BACKGROUND: The Controlled High Risk Subjects Avonex Multiple Sclerosis Prevention Study (CHAMPS) showed that IM interferon beta-1a (IFNbeta-1a) significantly slows the rate of development of clinically definite multiple sclerosis (CDMS) over 2 years in high-risk patients who experience a first clinical demyelinating event. This report highlights the primary results of a 5-year, open-label extension of CHAMPS (the Controlled High Risk Avonex Multiple Sclerosis Prevention Study in Ongoing Neurologic Surveillance [CHAMPIONS Study]). OBJECTIVE: To determine if the benefits of IFNbeta-1a observed in CHAMPS are sustained for up to 5 years. METHODS: CHAMPS patients at participating CHAMPIONS sites were enrolled in the study. All patients were offered, but not required to take, IFNbeta-1a 30 microg IM once weekly for up to 5 years (from CHAMPS randomization). Patients who received placebo in CHAMPS were considered the delayed treatment (DT) group, and patients who received IFNbeta-1a in CHAMPS were considered the immediate treatment (IT) group. The primary outcome measure was the rate of development of CDMS. Additional outcomes included disease state classification at 5 years, annualized relapse rates, disability level at 5 years (Expanded Disability Status Scale), and MRI measures at 5 years. RESULTS: Fifty-three percent (203/383) of patients enrolled in CHAMPIONS (n = 100, IT group; n = 103, DT group) and 64% (32/50) of CHAMPS study sites participated in CHAMPIONS. The median time to initiation of IFNbeta-1a therapy in the DT group was 29 months. The cumulative probability of development of CDMS was significantly lower in the IT group compared with the DT group (5-year incidence 36 +/- 9 vs 49 +/- 10%; p = 0.03). Multivariate analysis suggested that the only factors independently associated with an increased rate of development of CDMS were randomization to the DT group and younger age at onset of neurologic symptoms. Few patients in either group developed major disability within 5 years. CONCLUSIONS: These results support the use of IM interferon beta-1a after a first clinical demyelinating event and indicate that there may be modest beneficial effects of immediate treatment compared with delayed initiation of treatment.
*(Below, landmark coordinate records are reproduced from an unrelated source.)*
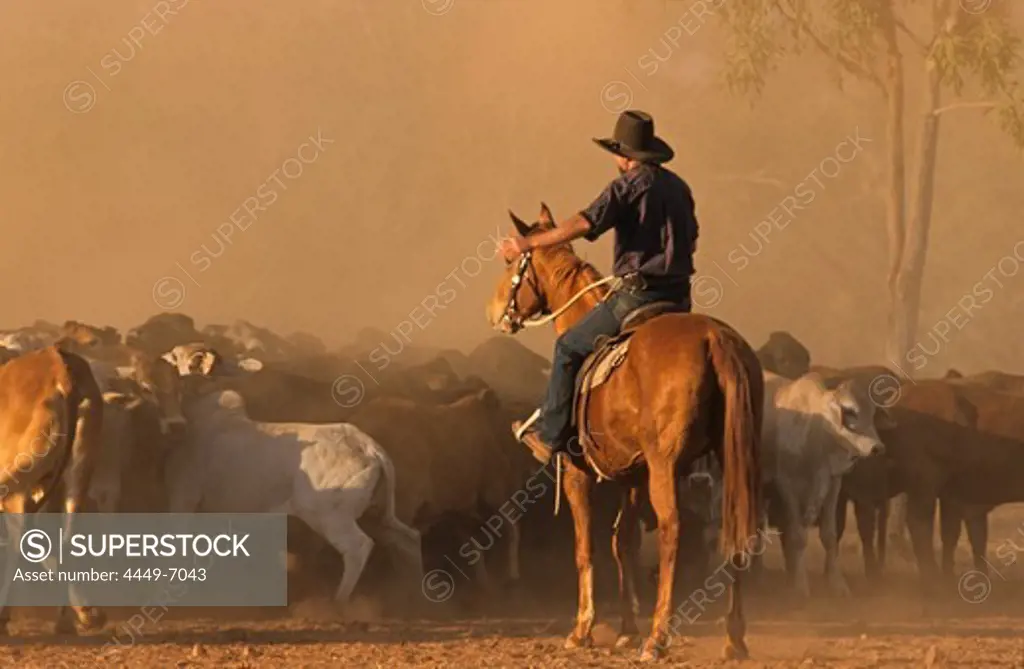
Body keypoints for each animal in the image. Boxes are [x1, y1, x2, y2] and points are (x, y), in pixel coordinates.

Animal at [166, 383, 419, 602]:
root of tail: (368, 446)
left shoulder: (183, 498)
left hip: (329, 516)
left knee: (359, 547)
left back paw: (337, 603)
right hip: (375, 512)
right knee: (407, 540)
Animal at [483, 204, 765, 663]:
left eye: (511, 263)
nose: (493, 313)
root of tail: (714, 339)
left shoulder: (578, 474)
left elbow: (587, 548)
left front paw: (583, 629)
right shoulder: (634, 476)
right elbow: (624, 543)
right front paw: (626, 629)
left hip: (668, 466)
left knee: (672, 530)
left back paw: (658, 638)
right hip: (735, 456)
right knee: (737, 528)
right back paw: (733, 638)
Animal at [765, 370, 892, 594]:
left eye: (872, 414)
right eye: (850, 411)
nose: (877, 447)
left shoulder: (833, 484)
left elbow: (830, 535)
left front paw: (837, 583)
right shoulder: (786, 484)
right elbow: (798, 535)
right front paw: (800, 585)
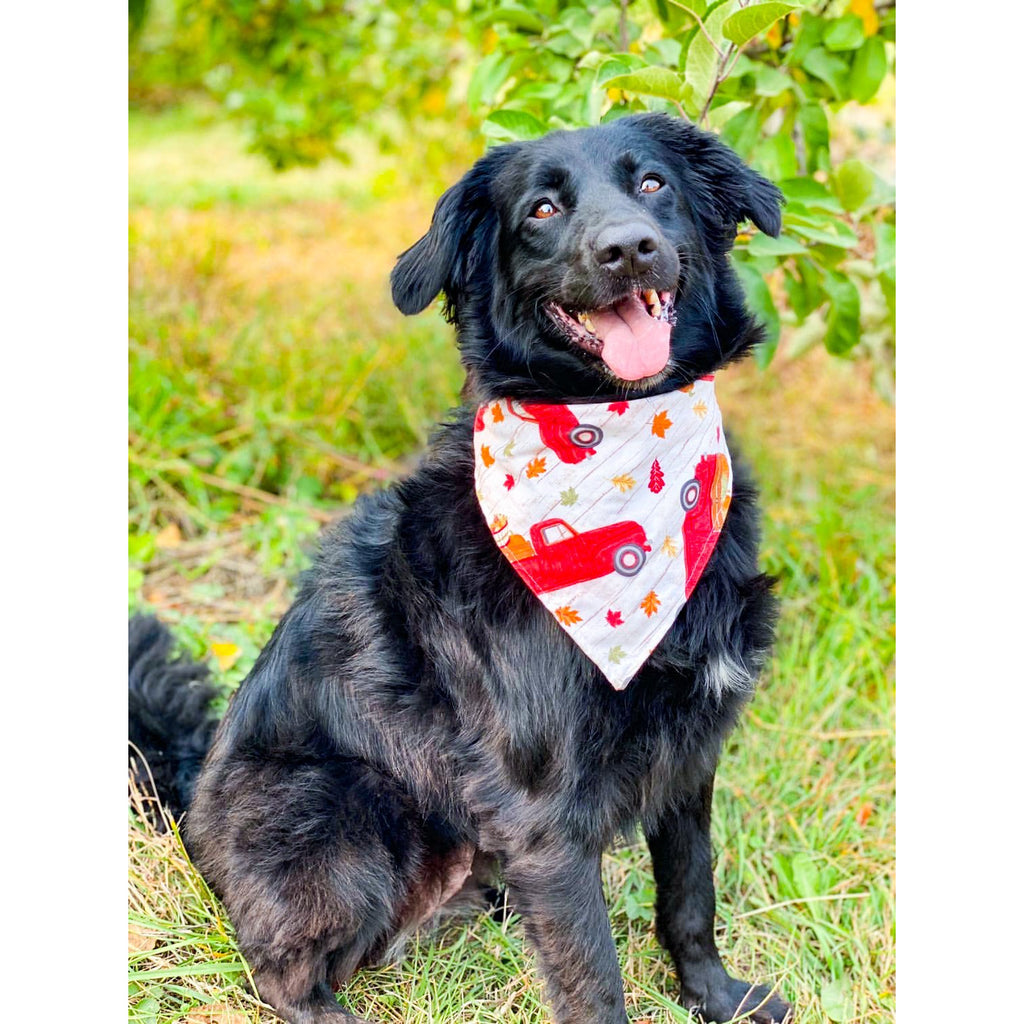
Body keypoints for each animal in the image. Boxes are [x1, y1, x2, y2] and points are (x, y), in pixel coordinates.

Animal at [130, 114, 790, 1024]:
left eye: (653, 183)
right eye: (542, 208)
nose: (629, 248)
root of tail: (193, 797)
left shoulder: (690, 754)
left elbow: (691, 894)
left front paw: (719, 998)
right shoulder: (545, 811)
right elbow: (593, 976)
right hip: (344, 815)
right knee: (278, 970)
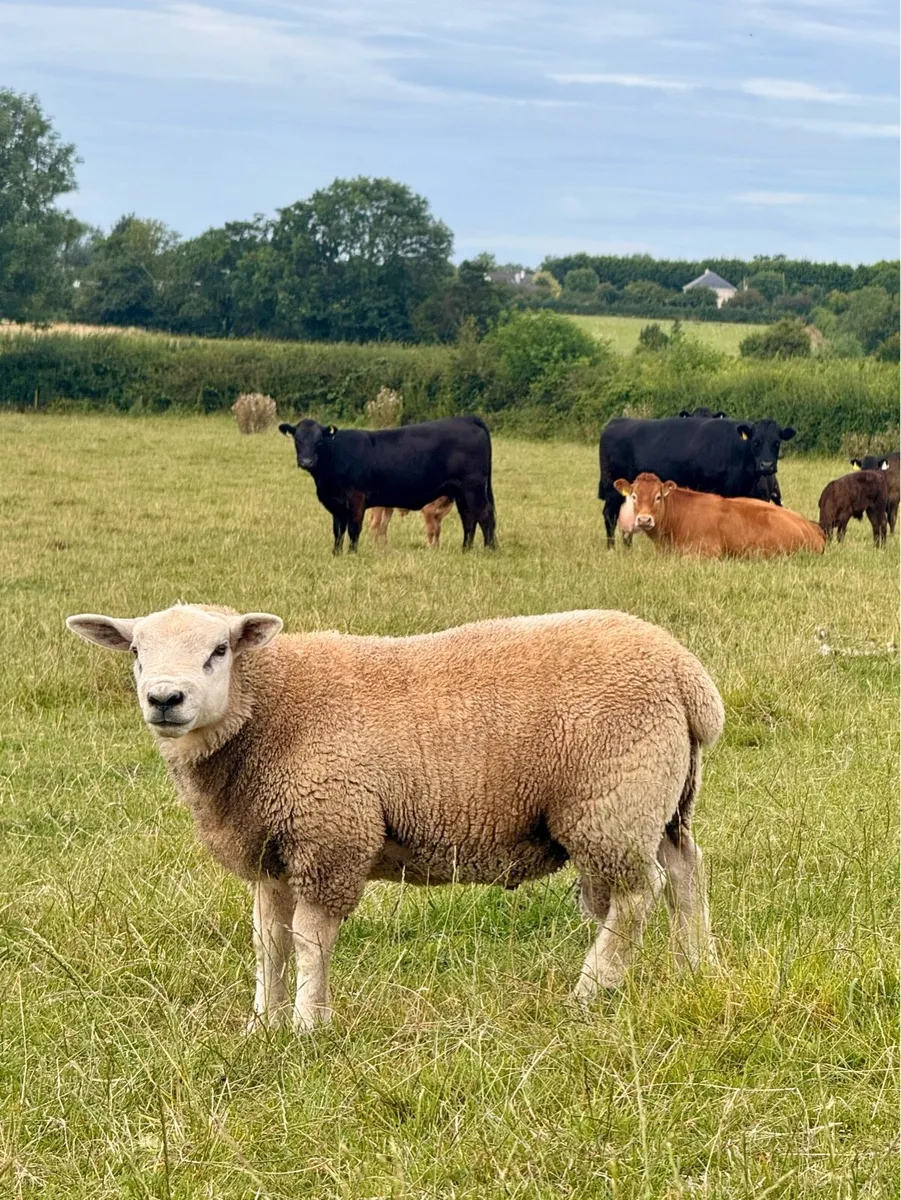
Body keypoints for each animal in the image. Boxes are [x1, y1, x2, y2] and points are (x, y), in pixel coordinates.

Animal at [66, 604, 724, 1032]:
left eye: (219, 651)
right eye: (135, 652)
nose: (165, 699)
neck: (269, 710)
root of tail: (687, 676)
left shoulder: (331, 836)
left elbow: (308, 938)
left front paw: (308, 1024)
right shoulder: (274, 852)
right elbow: (268, 940)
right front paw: (263, 1023)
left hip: (612, 802)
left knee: (638, 895)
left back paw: (591, 990)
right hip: (661, 800)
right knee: (684, 873)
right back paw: (698, 970)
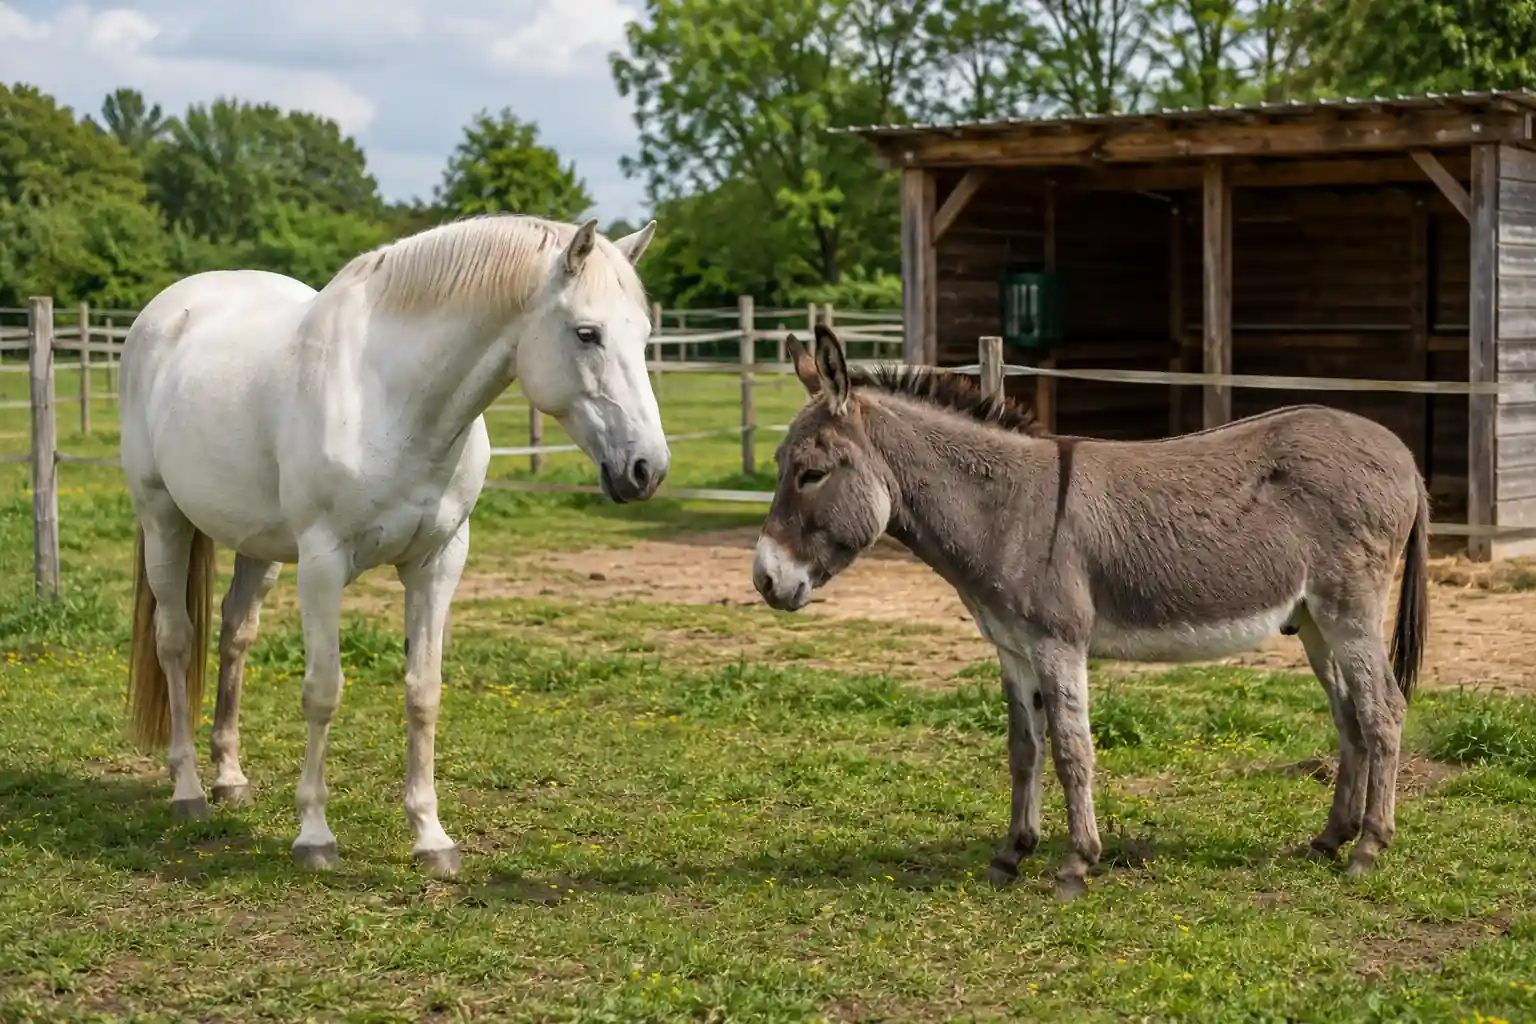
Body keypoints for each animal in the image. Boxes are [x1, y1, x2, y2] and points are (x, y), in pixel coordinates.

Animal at [119, 213, 669, 877]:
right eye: (587, 333)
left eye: (644, 335)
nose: (647, 469)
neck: (391, 398)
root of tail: (165, 312)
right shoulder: (323, 563)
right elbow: (322, 691)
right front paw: (315, 835)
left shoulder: (437, 564)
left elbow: (423, 692)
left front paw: (431, 838)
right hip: (162, 519)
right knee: (175, 641)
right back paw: (189, 790)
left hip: (259, 546)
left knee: (235, 635)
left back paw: (229, 778)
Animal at [751, 325, 1428, 900]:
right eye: (781, 467)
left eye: (811, 474)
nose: (765, 580)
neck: (1006, 511)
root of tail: (1401, 450)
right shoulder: (1013, 649)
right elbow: (1023, 749)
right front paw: (1012, 853)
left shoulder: (1058, 644)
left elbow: (1072, 751)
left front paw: (1077, 864)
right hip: (1313, 619)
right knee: (1349, 715)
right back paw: (1331, 838)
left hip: (1350, 608)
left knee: (1384, 710)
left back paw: (1368, 848)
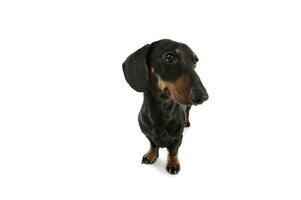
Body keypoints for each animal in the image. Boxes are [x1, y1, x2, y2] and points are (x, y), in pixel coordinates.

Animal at [123, 38, 207, 173]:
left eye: (194, 61)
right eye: (169, 57)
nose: (203, 96)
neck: (161, 112)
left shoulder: (178, 138)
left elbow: (173, 152)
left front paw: (173, 164)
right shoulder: (148, 135)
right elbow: (153, 145)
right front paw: (151, 155)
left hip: (188, 107)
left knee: (187, 113)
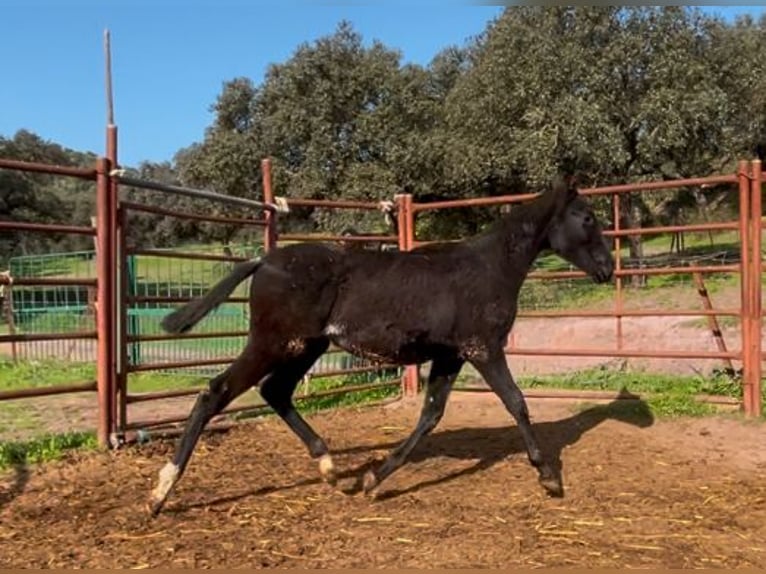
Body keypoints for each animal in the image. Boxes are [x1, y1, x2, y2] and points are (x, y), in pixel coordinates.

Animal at [148, 176, 616, 516]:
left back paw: (330, 469)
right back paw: (159, 495)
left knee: (275, 391)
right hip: (273, 343)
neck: (489, 267)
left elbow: (430, 415)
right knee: (216, 392)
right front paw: (549, 477)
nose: (608, 269)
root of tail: (263, 259)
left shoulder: (450, 355)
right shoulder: (483, 348)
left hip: (306, 347)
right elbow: (516, 401)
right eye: (587, 218)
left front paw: (374, 480)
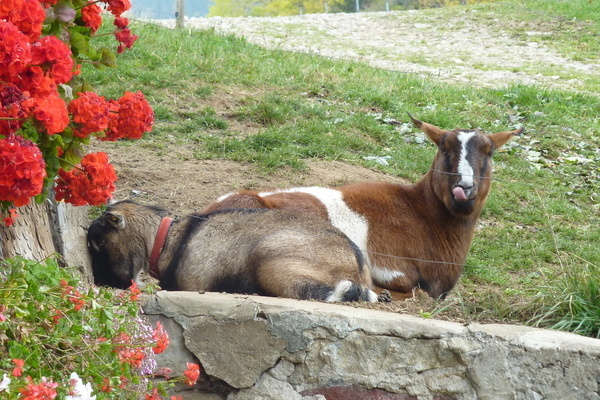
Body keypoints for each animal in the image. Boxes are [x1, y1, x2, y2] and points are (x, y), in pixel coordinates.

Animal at [204, 117, 524, 298]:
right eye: (444, 149)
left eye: (489, 152)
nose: (464, 187)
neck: (421, 212)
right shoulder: (394, 268)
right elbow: (410, 288)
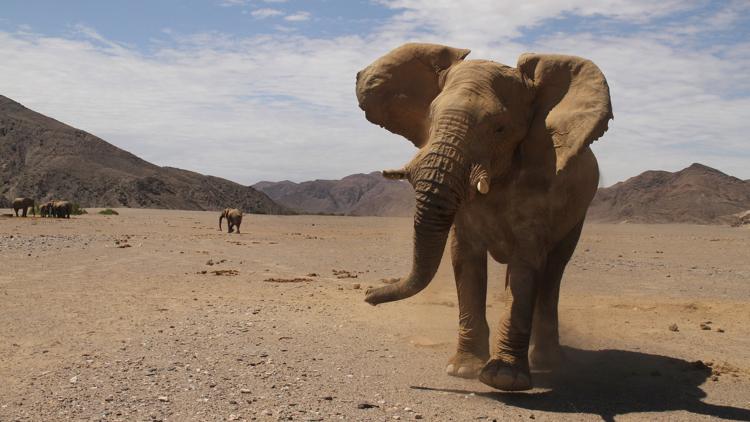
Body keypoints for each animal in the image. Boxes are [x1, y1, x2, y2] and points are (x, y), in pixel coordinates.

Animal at [356, 44, 612, 390]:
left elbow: (526, 263)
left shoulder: (542, 184)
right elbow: (465, 257)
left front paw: (504, 379)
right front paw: (463, 370)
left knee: (553, 270)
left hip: (578, 211)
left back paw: (547, 362)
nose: (368, 294)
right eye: (431, 116)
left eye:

Interferon beta-1a for early multiple sclerosis: CHAMPS trial subgroup analyses.

The objective of this work was to assess the effect of interferon beta-1a (Avonex) on the rate of development of clinically definite multiple sclerosis and brain magnetic resonance imaging changes in subgroups based on type of presenting event, baseline brain magnetic resonance imaging parameters, and demographic factors in the Controlled High-Risk Subjects Avonex Multiple Sclerosis Prevention Study (CHAMPS) trial. After the onset of a first demyelinating event, 383 patients with brain magnetic resonance imaging evidence of subclinical demyelination were treated with corticosteroids and randomly assigned to receive weekly intramuscular injections of 30 microg interferon beta-1a or placebo. The treatment effect within subgroups was assessed in proportional hazards models both for the development of clinically definite multiple sclerosis and for a combined outcome of development of clinically definite multiple sclerosis or >1 new or enlarging T2 lesions on brain magnetic resonance imaging. A beneficial effect of treatment was noted in all subgroups evaluated. Adjusted rate ratios for the development of clinically definite multiple sclerosis in the optic neuritis, brainstem-cerebellar, and spinal cord syndrome subgroups were 0.58 (p = 0.05), 0.40 (p = 0.03), and 0.30 (p = 0.01) and for the development of the combined clinically definite multiple sclerosis/magnetic resonance imaging outcome were 0.50 (p < 0.001), 0.41 (p = 0.001), and 0.40 (p = 0.004), respectively. A treatment benefit on both outcome measures also was seen in subgroups based on baseline brain magnetic resonance imaging parameters, gender, and age. Interferon beta-1a is beneficial when initiated at the first clinical demyelinating event in patients with brain magnetic resonance imaging evidence of subclinical demyelination. The beneficial effect is present for optic neuritis, brainstem-cerebellar syndromes, and spinal cord syndromes.